Der Wohnraum wird dringend benötigt. Waren die Verantwortlichen im Rathaus kürzlich noch davon ausgegangen, dass Ende des Jahres etwa 200 Flüchtlinge in Ahrensburg leben, sind es nun bereits 269 Männer, Frauen und Kinder. Neue Prognosen, die will momentan niemand mehr machen.
Viele seien zufrieden mit der Unterbringung
Das gilt auch für Brigitte Sharp, die stellvertretende Fachdienstleiterin für Soziale Hilfe und Wohnungsangelegenheiten im Rathaus. Sie sagt: „Die Zahlen ändern sich fast täglich.“ Sharp hat sowieso alle Hände voll zu tun, keine Zeit für Prognosen, deren Haltbarkeit geringer ist als die der Milch in ihrem Kaffee. Es ist früher Vormittag. Und Brigitte Sharp wartet auf einen Anruf des Arbeiter-Samariter-Bundes Stormarn. Mit einem Bus der Hilfsorganisation sollen in Kürze sechs Flüchtlinge in Ahrensburg ankommen. Für Freitag sind weitere sechs Männer angekündigt.
Es sind die ersten Flüchtlinge, die in Ahrensburgs erste Sammelunterkunft einziehen: dem ehemaligen THW-Gebäude in der Rettungswache. Brigitte Sharp wird die Männer mit ehrenamtlichen Helfern des Freundeskreises für Flüchtlinge Ahrensburg in Empfang nehmen, ihnen ihre neue Unterkunft zeigen und ihre Fragen beantworten. Eine zweite Sammelunterkunft mit Mehrbettzimmern entsteht derzeit in der Turnhalle der Fritz-Reuter-Schule an der gleichnamigen Straße. Sharp: „Zur Grundausstattung der Sammelunterkünfte gehören Etagenbetten, Schränke, Tische und Stühle.“ Alles Weitere müssen sich die Flüchtlinge selbst organisieren. Einige Flüchtlinge seien enttäuscht, wenn sie die Unterbringungen sehen, so Sharp, viele seien aber „glücklich und zufrieden“. Wie kürzlich eine Familie mit drei kleinen Kindern, für die Sharp eine Wohnung gefunden hat. „Die haben öfter gefragt, bis wo sie die Wohnung nutzen können und waren überrascht, als ich sagte, ganz und gar.“
Bereitschaft Wohnungen und Häuser an die Stadt zu vermieten sei groß
Die Bereitschaft der Ahrensburger, Wohnungen und Häuser an die Stadt zu vermieten, damit dort Flüchtlinge einziehen können, sei groß, sagt Sharp. Mehr als 40 Objekte sind es derzeit. Der Druck sei dennoch enorm, so Sharp. Ein bisschen Erleichterung gebe es aber auch. „Viele der Flüchtlinge aus Serbien und Albanien treten derzeit freiwillig die Rückreise an, weil sie keine Aussicht auf Asyl haben.“ Das schaffe Platz für andere Menschen.
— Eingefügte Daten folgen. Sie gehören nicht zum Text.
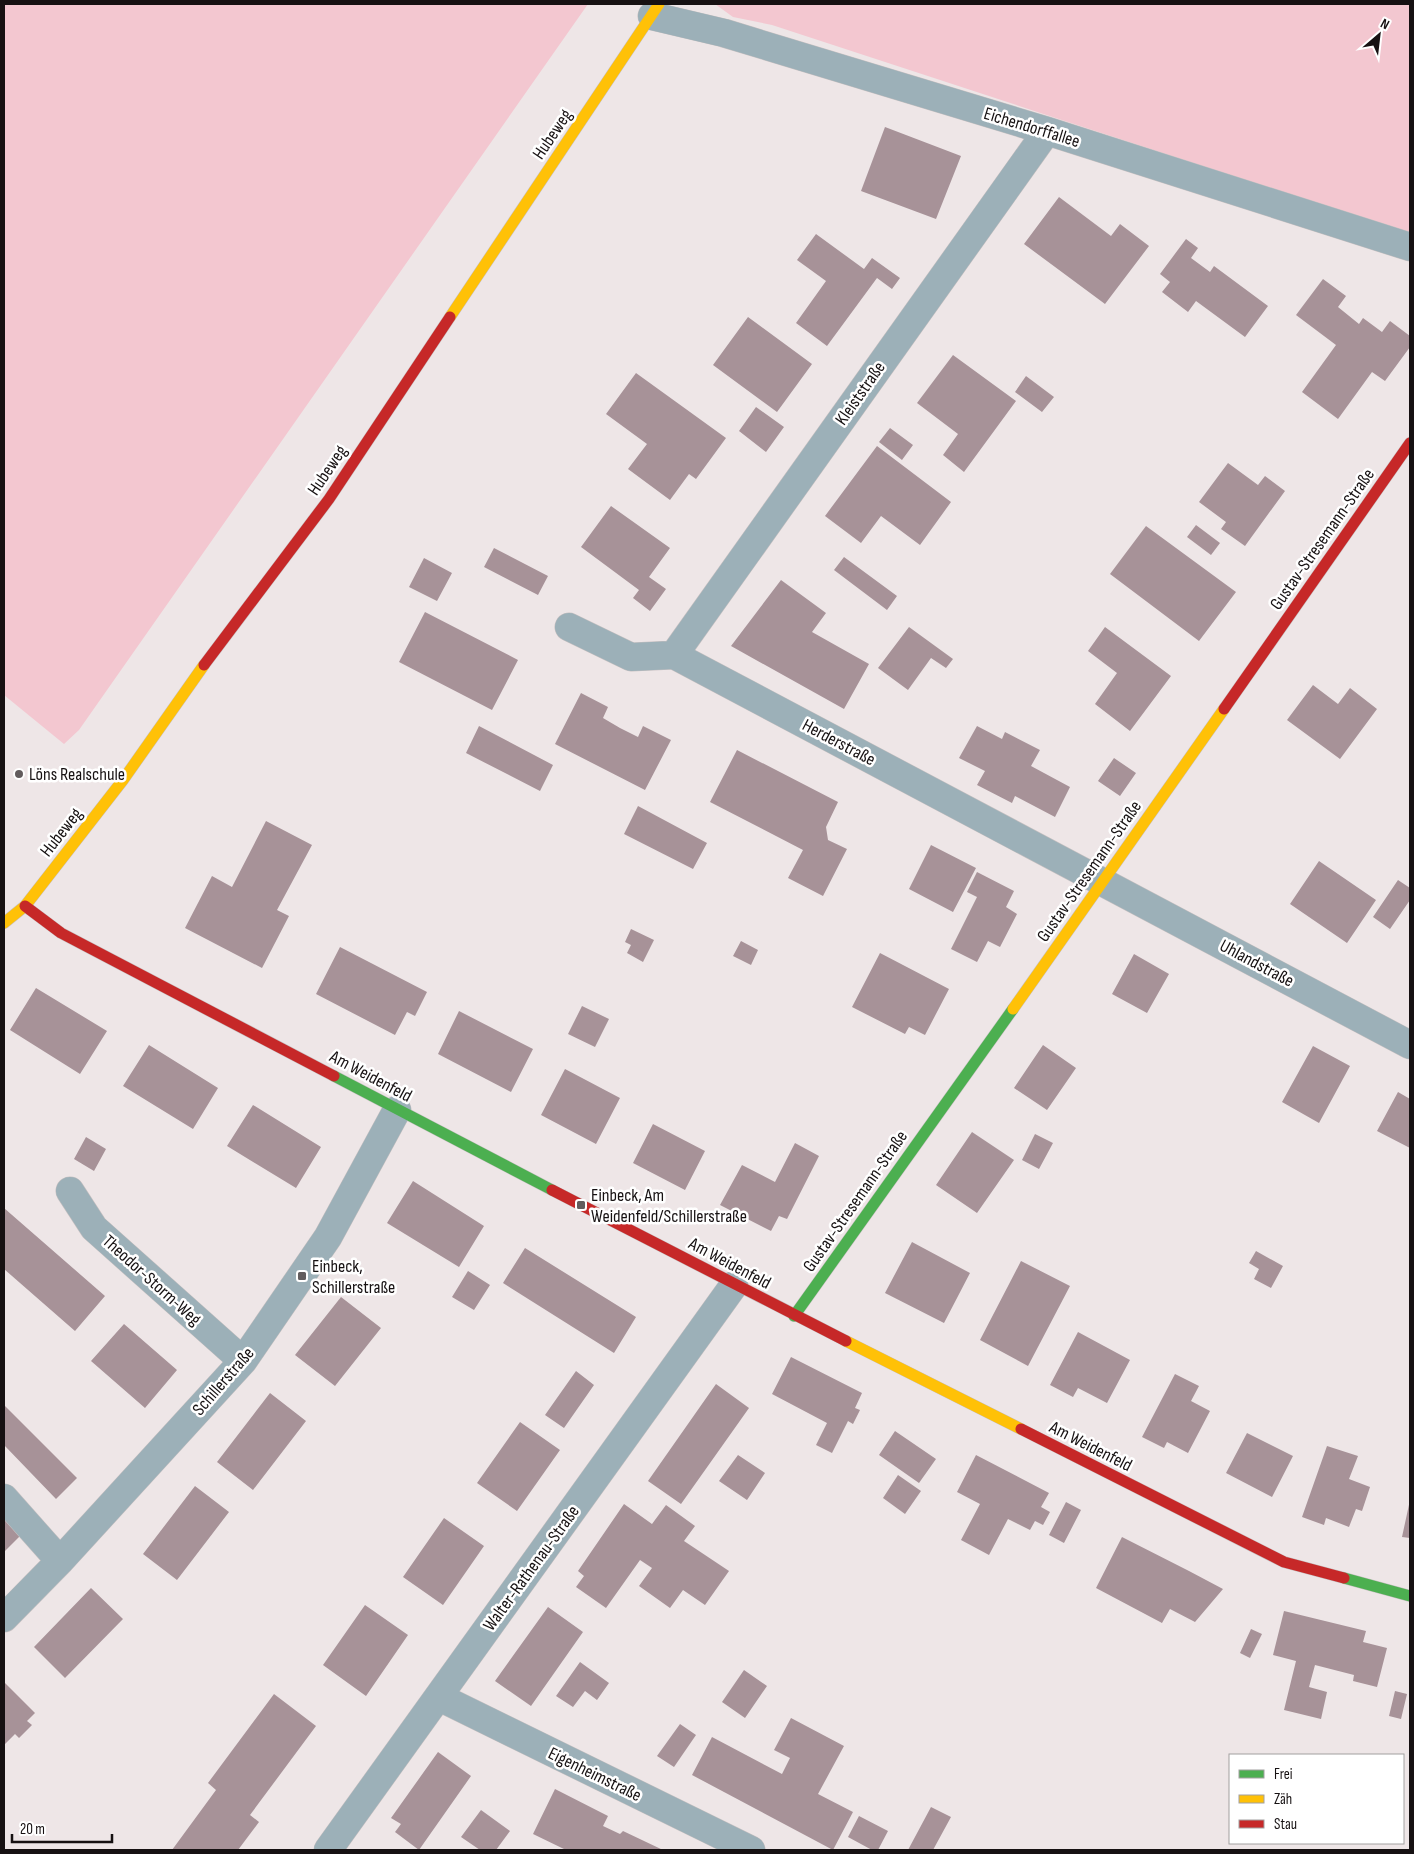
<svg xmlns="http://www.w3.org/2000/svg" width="1414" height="1854" viewBox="0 0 1414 1854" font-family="'Sofia Sans Condensed',sans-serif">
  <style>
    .green { fill: #f3c7d0 }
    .building { fill: #a79298 }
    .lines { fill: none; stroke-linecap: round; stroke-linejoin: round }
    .street-casing { stroke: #c6c0c1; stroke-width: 29 }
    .fast-casing { stroke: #c6c0c1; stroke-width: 12 }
    .slow-casing { stroke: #c6c0c1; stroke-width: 12 }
    .jam-casing { stroke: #c6c0c1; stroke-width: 12 }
    .street { stroke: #9cb0b8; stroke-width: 28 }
    .fast { stroke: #4caf50; stroke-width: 11 }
    .slow { stroke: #ffc107; stroke-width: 11 }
    .jam { stroke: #c62828; stroke-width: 11 }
    .poi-dot { fill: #625c5d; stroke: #fff; stroke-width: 2 }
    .labels { text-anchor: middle; stroke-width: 5; stroke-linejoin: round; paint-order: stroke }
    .street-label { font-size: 18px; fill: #161112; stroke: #fff }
    .poi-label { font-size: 18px; fill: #161112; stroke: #fff; text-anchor: start }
  </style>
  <rect width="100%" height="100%" fill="#eee6e7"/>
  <path class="green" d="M 4,4 L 588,4 L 79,730 L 64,744 L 4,695 Z
    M 715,4 L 1410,4 L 1410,234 L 772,25 L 733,17 Z"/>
  <path class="building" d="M 885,127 L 961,156 L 936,219 L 861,191 Z
    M 1059,197 L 1111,236 L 1120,224 L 1149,246 L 1105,304 L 1024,244 Z
    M 816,234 L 864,269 L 872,258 L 900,278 L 892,289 L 877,278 L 827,346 L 796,323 L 826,281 L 797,260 Z
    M 1186,239 L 1198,248 L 1191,258 L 1210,272 L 1214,266 L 1268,306 L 1245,337 L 1196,301 L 1188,312 L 1162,292 L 1170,282 L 1160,274 Z
    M 1323,279 L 1346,296 L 1338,307 L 1359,324 L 1363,318 L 1382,332 L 1390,321 L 1410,336 L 1410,347 L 1385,381 L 1372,372 L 1338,419 L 1302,392 L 1336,345 L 1296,315 Z
    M 748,317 L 812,364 L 777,412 L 713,365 Z
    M 953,355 L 1016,401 L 964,472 L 943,455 L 958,434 L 917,403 Z
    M 636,373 L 726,438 L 696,479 L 689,474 L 670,500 L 628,469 L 647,444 L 606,414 Z
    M 1026,376 L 1054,397 L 1042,412 L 1015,392 Z
    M 756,407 L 784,427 L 766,452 L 739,431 Z
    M 890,428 L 913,445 L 902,460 L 879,442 Z
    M 877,446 L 951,502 L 920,545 L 881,516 L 861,543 L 825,516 Z
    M 1228,463 L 1258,485 L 1265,476 L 1285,491 L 1245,546 L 1221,529 L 1226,522 L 1199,502 Z
    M 611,506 L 670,548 L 649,577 L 666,589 L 650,611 L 633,598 L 639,590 L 581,547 Z
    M 1196,525 L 1220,543 L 1211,555 L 1187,537 Z
    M 1146,526 L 1236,592 L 1199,641 L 1110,574 Z
    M 494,548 L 548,576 L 538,595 L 484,567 Z
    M 844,557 L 897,596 L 887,610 L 834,570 Z
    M 424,558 L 452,573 L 437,601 L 409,587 Z
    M 781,580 L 826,613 L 812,632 L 869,664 L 844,709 L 731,646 Z
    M 425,612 L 518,660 L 492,710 L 399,662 Z
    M 909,627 L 953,659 L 946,668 L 931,658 L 908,690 L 878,668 Z
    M 1105,627 L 1171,676 L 1130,731 L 1095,704 L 1117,673 L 1088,651 Z
    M 1313,685 L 1338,704 L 1350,688 L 1377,709 L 1340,759 L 1287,720 Z
    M 581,693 L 608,707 L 603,718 L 620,728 L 638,737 L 643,726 L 671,740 L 645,790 L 555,744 Z
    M 479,726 L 553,765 L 540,791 L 466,753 Z
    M 977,726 L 1002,739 L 1005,732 L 1040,750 L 1031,766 L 1070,787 L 1055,817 L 1015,796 L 1012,803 L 977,785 L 985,771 L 959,758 Z
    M 737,750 L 838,802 L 826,827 L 828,840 L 847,849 L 823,896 L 788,878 L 803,850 L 710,802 Z
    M 1114,758 L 1136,773 L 1120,796 L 1098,781 Z
    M 638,806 L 707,843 L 693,869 L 624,834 Z
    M 266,821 L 312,845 L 277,910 L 289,916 L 262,968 L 185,928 L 212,876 L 232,887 Z
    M 931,845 L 976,868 L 953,912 L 909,889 Z
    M 1319,861 L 1376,900 L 1347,943 L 1290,904 Z
    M 977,872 L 1014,891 L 1006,907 L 1017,914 L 1000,947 L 988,941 L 977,962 L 951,949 L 977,897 L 967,892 Z
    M 1398,880 L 1410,888 L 1410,900 L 1390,929 L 1373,917 Z
    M 631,929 L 654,940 L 643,962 L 627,953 L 631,945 L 625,942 Z
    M 741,941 L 758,950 L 751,965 L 733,956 Z
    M 340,947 L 427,992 L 415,1016 L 407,1012 L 395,1035 L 316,994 Z
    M 880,953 L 949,989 L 925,1035 L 909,1027 L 905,1034 L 852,1007 Z
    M 1134,954 L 1169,974 L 1147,1013 L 1112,994 Z
    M 36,988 L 107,1031 L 80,1074 L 10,1030 Z
    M 582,1006 L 609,1019 L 595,1047 L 568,1034 Z
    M 459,1011 L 533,1049 L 511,1092 L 438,1054 Z
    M 149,1045 L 218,1088 L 193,1129 L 123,1086 Z
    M 1043,1045 L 1076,1068 L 1047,1110 L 1014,1088 Z
    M 1313,1046 L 1350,1066 L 1319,1123 L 1282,1102 Z
    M 565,1069 L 620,1098 L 596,1144 L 541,1115 Z
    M 1398,1092 L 1410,1099 L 1410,1148 L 1377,1131 Z
    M 253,1105 L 321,1147 L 296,1188 L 227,1146 Z
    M 653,1124 L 705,1151 L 685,1190 L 633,1163 Z
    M 972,1132 L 1014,1160 L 977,1213 L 936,1185 Z
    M 1035,1134 L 1053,1143 L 1039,1169 L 1022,1160 Z
    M 86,1137 L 106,1149 L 94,1171 L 74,1159 Z
    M 795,1143 L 819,1156 L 787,1219 L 779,1216 L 771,1231 L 720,1205 L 742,1165 L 775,1182 Z
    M 413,1181 L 484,1226 L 459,1267 L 387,1223 Z
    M 4,1208 L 105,1296 L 75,1331 L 4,1269 Z
    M 912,1242 L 970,1273 L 944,1323 L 885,1293 Z
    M 525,1248 L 636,1317 L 614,1353 L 503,1283 Z
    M 1256,1251 L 1283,1266 L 1271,1288 L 1254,1279 L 1259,1269 L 1249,1263 Z
    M 1021,1261 L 1070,1286 L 1028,1366 L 980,1340 Z
    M 468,1271 L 490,1285 L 474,1310 L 452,1297 Z
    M 341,1297 L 381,1328 L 335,1386 L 295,1355 Z
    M 124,1324 L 177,1370 L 145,1408 L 91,1361 Z
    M 1078,1332 L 1130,1360 L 1107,1403 L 1078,1388 L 1073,1397 L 1050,1385 Z
    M 791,1357 L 862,1393 L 855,1408 L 860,1410 L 853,1424 L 848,1421 L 832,1453 L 816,1445 L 827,1423 L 772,1394 Z
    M 576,1371 L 594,1385 L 564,1428 L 545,1415 Z
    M 1175,1374 L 1199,1386 L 1191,1401 L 1210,1411 L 1188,1453 L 1167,1442 L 1164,1448 L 1142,1437 Z
    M 716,1384 L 749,1408 L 681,1504 L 648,1481 Z
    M 270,1393 L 306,1421 L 253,1490 L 217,1462 Z
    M 4,1405 L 77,1478 L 56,1499 L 4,1445 Z
    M 520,1422 L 560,1450 L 517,1511 L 477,1483 Z
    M 895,1431 L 936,1459 L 919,1483 L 879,1455 Z
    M 1247,1433 L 1293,1456 L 1272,1497 L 1226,1473 Z
    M 1327,1446 L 1358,1456 L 1349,1479 L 1370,1487 L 1362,1511 L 1356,1509 L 1349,1527 L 1326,1518 L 1324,1525 L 1302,1517 Z
    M 738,1455 L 765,1473 L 747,1500 L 719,1481 Z
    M 976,1455 L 1049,1493 L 1041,1507 L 1050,1512 L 1043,1525 L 1035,1521 L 1030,1530 L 1008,1519 L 989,1555 L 961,1540 L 980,1504 L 957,1492 Z
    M 898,1475 L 921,1491 L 905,1514 L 883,1498 Z
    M 195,1486 L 229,1512 L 177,1580 L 143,1554 Z
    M 1410,1500 L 1410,1538 L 1402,1537 Z
    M 1066,1502 L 1081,1510 L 1064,1543 L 1049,1535 Z
    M 624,1504 L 652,1524 L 666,1505 L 695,1526 L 684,1541 L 729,1571 L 705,1605 L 683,1590 L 670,1608 L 639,1586 L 652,1568 L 640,1560 L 606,1608 L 576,1587 L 584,1576 L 578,1571 Z
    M 444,1518 L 484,1546 L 443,1605 L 403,1577 Z
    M 4,1519 L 20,1536 L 4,1552 Z
    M 1122,1537 L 1189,1571 L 1223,1589 L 1195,1622 L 1170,1609 L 1162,1623 L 1096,1588 Z
    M 91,1588 L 123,1619 L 65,1678 L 34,1647 Z
    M 365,1605 L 408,1635 L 366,1696 L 323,1665 Z
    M 548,1607 L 583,1632 L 531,1706 L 495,1681 Z
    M 1284,1611 L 1366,1631 L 1363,1642 L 1387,1648 L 1377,1687 L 1353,1681 L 1354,1675 L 1315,1665 L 1309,1687 L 1327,1692 L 1321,1719 L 1284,1710 L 1296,1661 L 1273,1655 Z
    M 1251,1629 L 1262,1634 L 1250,1658 L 1240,1653 Z
    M 580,1662 L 609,1683 L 597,1700 L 585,1691 L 573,1707 L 556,1696 Z
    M 744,1670 L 767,1686 L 745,1718 L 722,1702 Z
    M 4,1682 L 35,1713 L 27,1721 L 32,1725 L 19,1738 L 15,1734 L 4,1745 Z
    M 1395,1691 L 1407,1694 L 1401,1719 L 1389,1716 Z
    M 274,1694 L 316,1726 L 250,1815 L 259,1822 L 238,1850 L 172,1850 L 216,1790 L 208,1783 Z
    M 791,1718 L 844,1746 L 818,1794 L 853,1812 L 833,1850 L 692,1775 L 712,1737 L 782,1774 L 790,1758 L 774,1750 Z
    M 680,1724 L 696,1735 L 674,1767 L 657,1756 Z
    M 438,1752 L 471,1776 L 419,1850 L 395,1832 L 401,1824 L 391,1818 Z
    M 555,1789 L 608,1816 L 603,1826 L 620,1834 L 623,1831 L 663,1850 L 566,1850 L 533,1834 Z
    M 931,1807 L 951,1817 L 933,1850 L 908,1850 Z
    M 481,1810 L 510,1831 L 496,1850 L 480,1850 L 461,1837 Z
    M 859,1816 L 888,1831 L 878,1850 L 872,1850 L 848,1837 Z"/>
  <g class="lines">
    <defs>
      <path id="street" d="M 652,16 L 724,33 L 1047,131 L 1410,247
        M 569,627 L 631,657 L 674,655 L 1410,1045
        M 674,655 L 1047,131
        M 70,1191 L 94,1228 L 243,1361
        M 4,1498 L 60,1561
        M 4,1618 L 60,1561 L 243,1361 L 328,1237 L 397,1110
        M 439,1697 L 751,1850
        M 328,1850 L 734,1285"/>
      <path id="fast" d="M 334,1076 L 552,1190
        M 794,1316 L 1013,1009
        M 1344,1578 L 1410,1596"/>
      <path id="slow" d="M 450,317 L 659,4
        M 4,923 L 25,906 L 123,780 L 204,665
        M 1013,1009 L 1224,709
        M 846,1341 L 1021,1429"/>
      <path id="jam" d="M 204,665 L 329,499 L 450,317
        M 1224,709 L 1410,443
        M 25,906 L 61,933 L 334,1076
        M 552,1190 L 846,1341
        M 1021,1429 L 1284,1562 L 1344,1578"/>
    </defs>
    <use href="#street" class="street-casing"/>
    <use href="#fast" class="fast-casing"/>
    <use href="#slow" class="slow-casing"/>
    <use href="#jam" class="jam-casing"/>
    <use href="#street" class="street"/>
    <use href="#fast" class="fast"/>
    <use href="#slow" class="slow"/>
    <use href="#jam" class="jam"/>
  </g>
  <g class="poi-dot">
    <circle cx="19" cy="774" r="5"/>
    <rect x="576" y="1200" width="10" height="10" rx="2.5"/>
    <rect x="297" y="1271" width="10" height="10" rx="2.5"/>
  </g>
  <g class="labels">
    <g class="street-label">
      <text transform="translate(1032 127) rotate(17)" y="6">Eichendorffallee</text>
      <text transform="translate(552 134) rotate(-56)" y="6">Hubeweg</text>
      <text transform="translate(860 393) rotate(-55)" y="6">Kleiststraße</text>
      <text transform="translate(327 470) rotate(-56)" y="6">Hubeweg</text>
      <text transform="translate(1322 539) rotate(-55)" y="6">Gustav-Stresemann-Straße</text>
      <text transform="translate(839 742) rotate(28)" y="6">Herderstraße</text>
      <text transform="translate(61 832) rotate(-52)" y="6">Hubeweg</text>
      <text transform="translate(1089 871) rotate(-55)" y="6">Gustav-Stresemann-Straße</text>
      <text transform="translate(1257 963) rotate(28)" y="6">Uhlandstraße</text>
      <text transform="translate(371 1076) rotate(28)" y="6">Am Weidenfeld</text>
      <text transform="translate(855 1201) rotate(-55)" y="6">Gustav-Stresemann-Straße</text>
      <text transform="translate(730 1263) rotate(28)" y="6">Am Weidenfeld</text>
      <text transform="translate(152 1280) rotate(42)" y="6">Theodor-Storm-Weg</text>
      <text transform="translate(223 1381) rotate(-49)" y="6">Schillerstraße</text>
      <text transform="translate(1091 1446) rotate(27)" y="6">Am Weidenfeld</text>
      <text transform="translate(531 1568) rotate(-54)" y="6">Walter-Rathenau-Straße</text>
      <text transform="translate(595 1774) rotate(26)" y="6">Eigenheimstraße</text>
    </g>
    <g class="poi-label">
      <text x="29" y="780">Löns Realschule</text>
      <text x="591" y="1201">Einbeck, Am<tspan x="591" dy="21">Weidenfeld/Schillerstraße</tspan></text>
      <text x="312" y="1272">Einbeck,<tspan x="312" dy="21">Schillerstraße</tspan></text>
    </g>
  </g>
  <rect width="1414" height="1854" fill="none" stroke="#161112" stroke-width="10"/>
  <rect x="1229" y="1754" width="175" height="90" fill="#ffffff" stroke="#a2a0a0"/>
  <rect x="1239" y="1770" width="25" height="8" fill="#4caf50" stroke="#a2a0a0"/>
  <text x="1274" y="1779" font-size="15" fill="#161112">Frei</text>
  <rect x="1239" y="1795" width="25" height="8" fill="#ffc107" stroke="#a2a0a0"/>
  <text x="1274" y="1804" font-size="15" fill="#161112">Zäh</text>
  <rect x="1239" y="1820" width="25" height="8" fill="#c62828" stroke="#a2a0a0"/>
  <text x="1274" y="1829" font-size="15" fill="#161112">Stau</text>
  <g transform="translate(1379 35) rotate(28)" stroke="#ffffff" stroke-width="4" paint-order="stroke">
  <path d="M0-4L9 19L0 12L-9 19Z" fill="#161112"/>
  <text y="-8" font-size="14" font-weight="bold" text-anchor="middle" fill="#161112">N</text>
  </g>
  <path d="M12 1834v8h100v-8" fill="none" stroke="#161112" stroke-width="2.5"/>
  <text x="20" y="1834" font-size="15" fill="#161112" stroke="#ffffff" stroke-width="4" paint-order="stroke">20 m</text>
</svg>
Reibungslos verlaufe auch die Integration der schulpflichtigen Flüchtlingskinder. Robert Tessmer, Fachdienstleiter für Schulen, sagt: „Die Leiter der Grundschulen Am Schloss und Am Reesenbüttel haben signalisiert, dass es derzeit gut läuft.“ Etwa 90 Kinder lernen dort Deutsch oder sind bereits in den Unterricht eingebunden.
Axel Fricke vom Freundeskreis für Flüchtlinge, bei dem sich rund 100 Ehrenamtler engagieren, ist mit der aktuellen Situation auch zufrieden. Fast. Er sagt: „Derzeit fehlen akut nur zwei Sachen.“ Das ist eine Lagerhalle für eine Kleiderkammer und eine Honorarkraft, die den unbezahlten Einsatz der vielen Paten koordiniert.